Dr. Audra Jennings
Office: Honors Annex 1
Honors 300: Monsters, Maggots, and Morphine: Medicine and Society in Modern America (Fall 2010)
Audra Jennings is the author of “‘An Emblem of Distinction’: The Politics of Disability Entitlement, 1940-1950,” in The Politics of Veterans Policy: Federal Policies and Veterans in the Modern US, ed. Stephen R. Ortiz (Gainesville: University Press of Florida, forthcoming) and “‘The Greatest Numbers . . . Will Be Wage Earners’: Organized Labor and Disability Activism, 1945-1953,” Labor: Studies in Working-Class History of the Americas (November 2007). Her current book project, Out of the Horrors of War: The Politics of Disability in Post-World War II America, analyzes disability activism and the expansion of federal disability policy in the wake of World War II. Based on extensive archival research, this work elucidates how ability and disability shaped the ways in which Americans defined and codified the rights of citizenship; notions of fitness, dependency, and entitlement; and the responsibilities of the state to its citizens. This study also examines the discrimination, grinding poverty, and frustration with medical authority that led to the development of a vibrant social movement.

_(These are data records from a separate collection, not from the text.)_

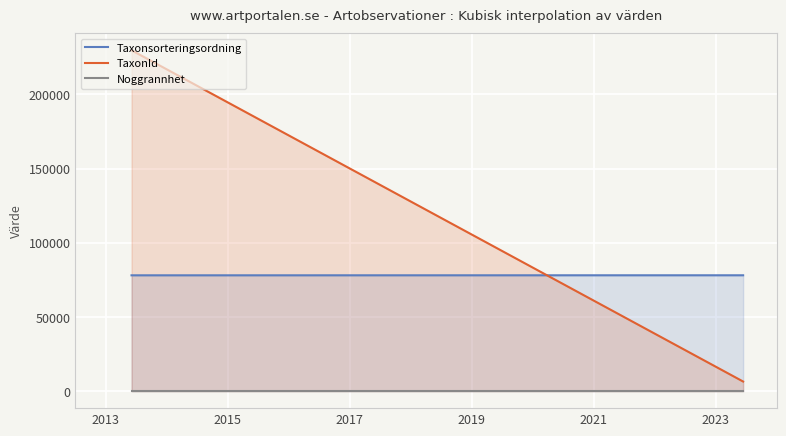

True or false: TaxonId and Noggrannhet intersect in this chart.

False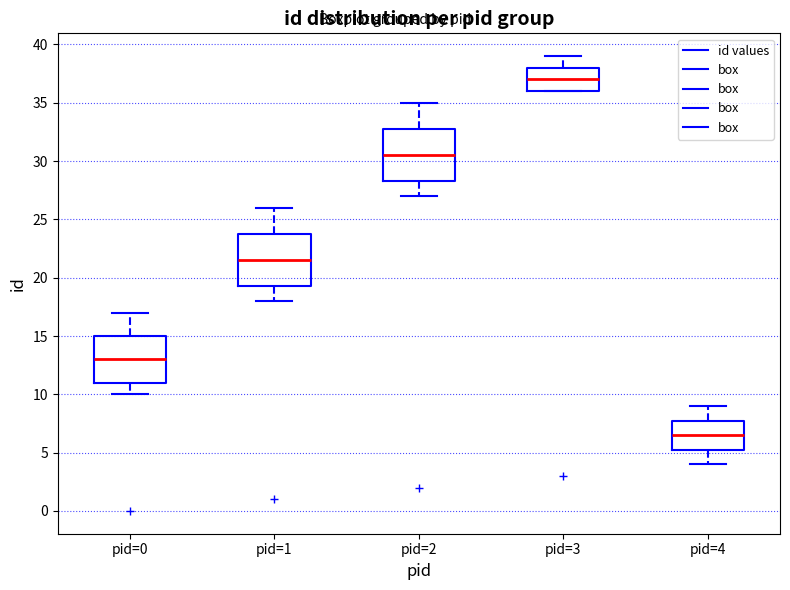

Reading left to right, transcribe this box plot: for each box, give where its median line is, the range the box spans, and where its two whiskers end, as read against the y-axis. The values are not printed on the chart, so give them approximately, as read against the axis.

pid=0: median 13.0, box 11.0 to 15.0, whiskers 10.0 to 17.0
pid=1: median 21.5, box 19.5 to 24.0, whiskers 18.0 to 26.0
pid=2: median 30.5, box 28.5 to 33.0, whiskers 27.0 to 35.0
pid=3: median 37.0, box 36.0 to 38.0, whiskers 36.0 to 39.0
pid=4: median 6.5, box 5.5 to 8.0, whiskers 4.0 to 9.0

Audra Jennings received her Ph.D. from The Ohio State University (OSU) in 2008. She began her career at Ohio State University, Newark, where she taught American history and historical methods. In 2009, she joined the WKU Honors College.

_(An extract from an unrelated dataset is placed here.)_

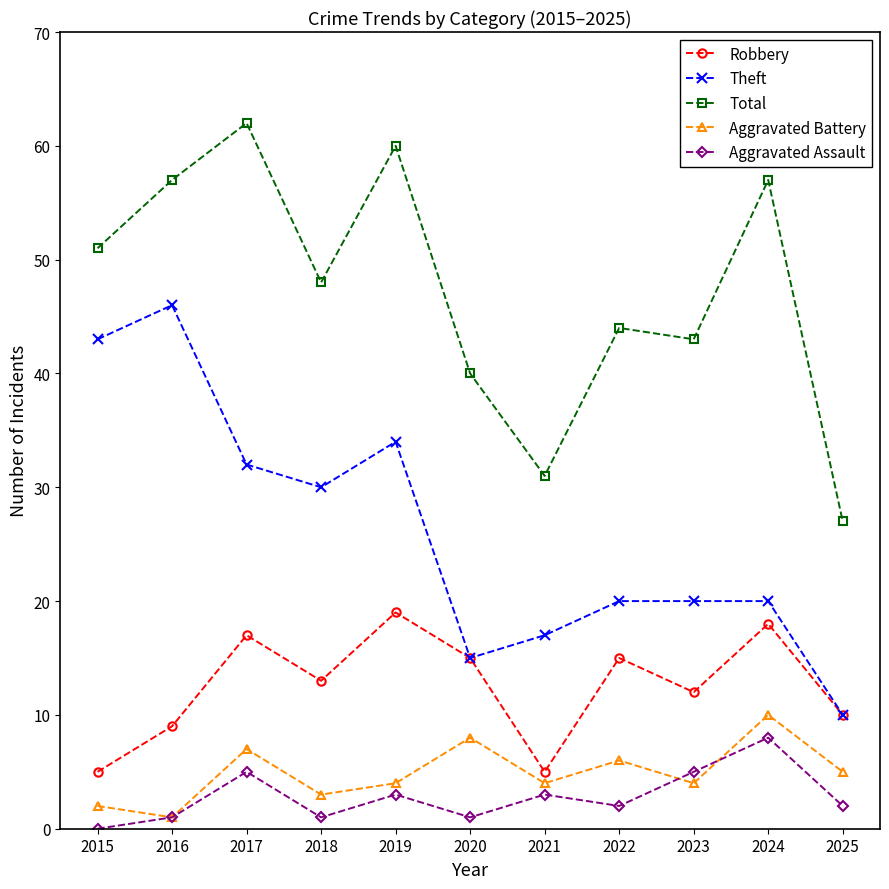

True or false: Robbery and Total cross at least once.

False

At WKU, Dr. Jennings works with students to help them develop strong national scholarship and graduate school applications. Additionally, she teaches Honors seminars that focus on the history of disability, medicine, and modern America.

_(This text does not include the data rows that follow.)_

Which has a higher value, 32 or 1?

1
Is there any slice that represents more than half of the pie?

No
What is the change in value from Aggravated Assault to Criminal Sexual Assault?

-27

Dr. Jennings is the recipient of the 2006 Harry S. Truman Library Institute Dissertation Year Fellowship, the William Green Memorial Fellowship from the Department of Economics at OSU, and the Presidential Fellowship from the Graduate School at OSU. She has also received research and travel grants from the Roosevelt and Truman Libraries and the Graduate School, Department of History, and the Council of Graduate Students at OSU.